Ah, I see. Yes, you can certainly use Matchmake from one client to create the game session, then have others join it. Again, setting up the Game Mode to start the game session closed would allow you to do this. However, I do need to point out that in this model, a hacked client could start new session instances via the StartGame call, without going through your matchmaker. We give you the ability to disable the client's ability to start game sessions specifically to avoid this scenario.

For slots, your game mode defines how many slots are available in a session instance. You can query for the users in sessions and the available slots via Client/GetCurrentGames. And you can get what session a friend is in via GetFriendsList. The design is so that you can control the specifics of how players join games - friends, sessions, random, or whatever else you can come up with. But the key is that you can start sessions as "closed" so that you can more specifically control who joins each session. But to be clear, the ticket our matchmaker returns actually is for a reserved slot on the server. It expires after two minutes, but during that time, that particular slot is reserved for that player. And in the scenario I described above, where you give each player a crypto token to join the server, that would also effectively allow you to reserve slots for the specific players (and would close the door to any hacks to try to join sessions, and take care of any concurrency concerns).

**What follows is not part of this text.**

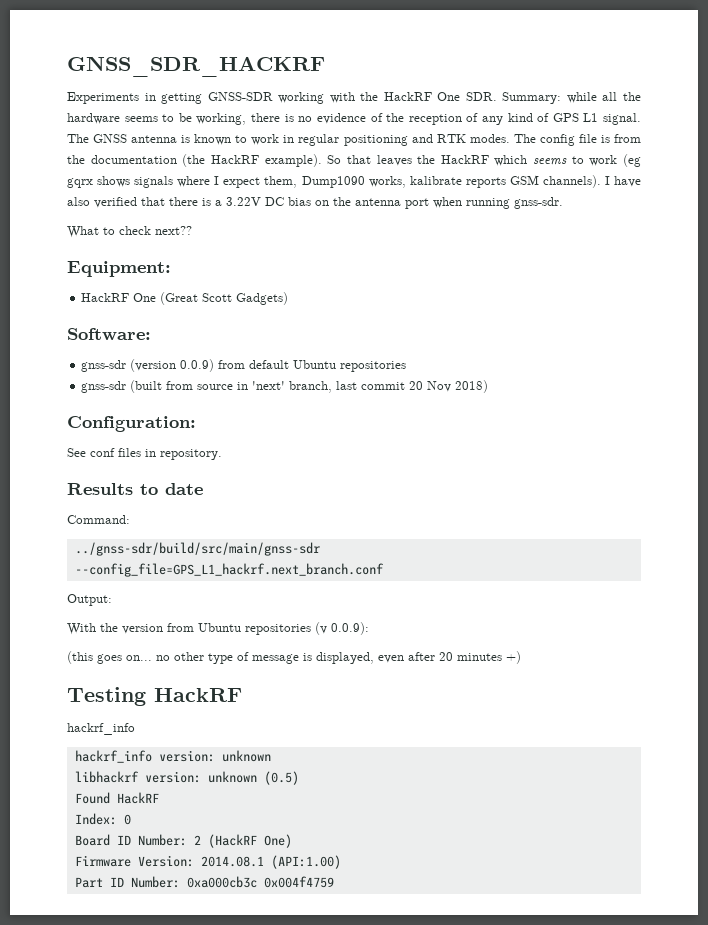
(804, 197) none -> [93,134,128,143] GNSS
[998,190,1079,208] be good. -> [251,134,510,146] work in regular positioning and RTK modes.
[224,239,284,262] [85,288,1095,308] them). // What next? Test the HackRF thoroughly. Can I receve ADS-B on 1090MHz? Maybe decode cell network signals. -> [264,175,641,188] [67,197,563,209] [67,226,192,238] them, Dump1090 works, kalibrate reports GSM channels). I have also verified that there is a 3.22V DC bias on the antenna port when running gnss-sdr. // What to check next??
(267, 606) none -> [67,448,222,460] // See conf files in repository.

Our game wrangler doesn't grab the logs from servers until the server executable ends. But that said, it's valuable to "swap" the active server every now and then, to make sure that you don't run into any issues (should you happen to have a minor memory leak, and to protect you from losing all the data should the AWS server fail - which is rare, but does occasionally happen). But yes, I would definitely recommend having each instance of your game server host many "sub-games", since the games have few players.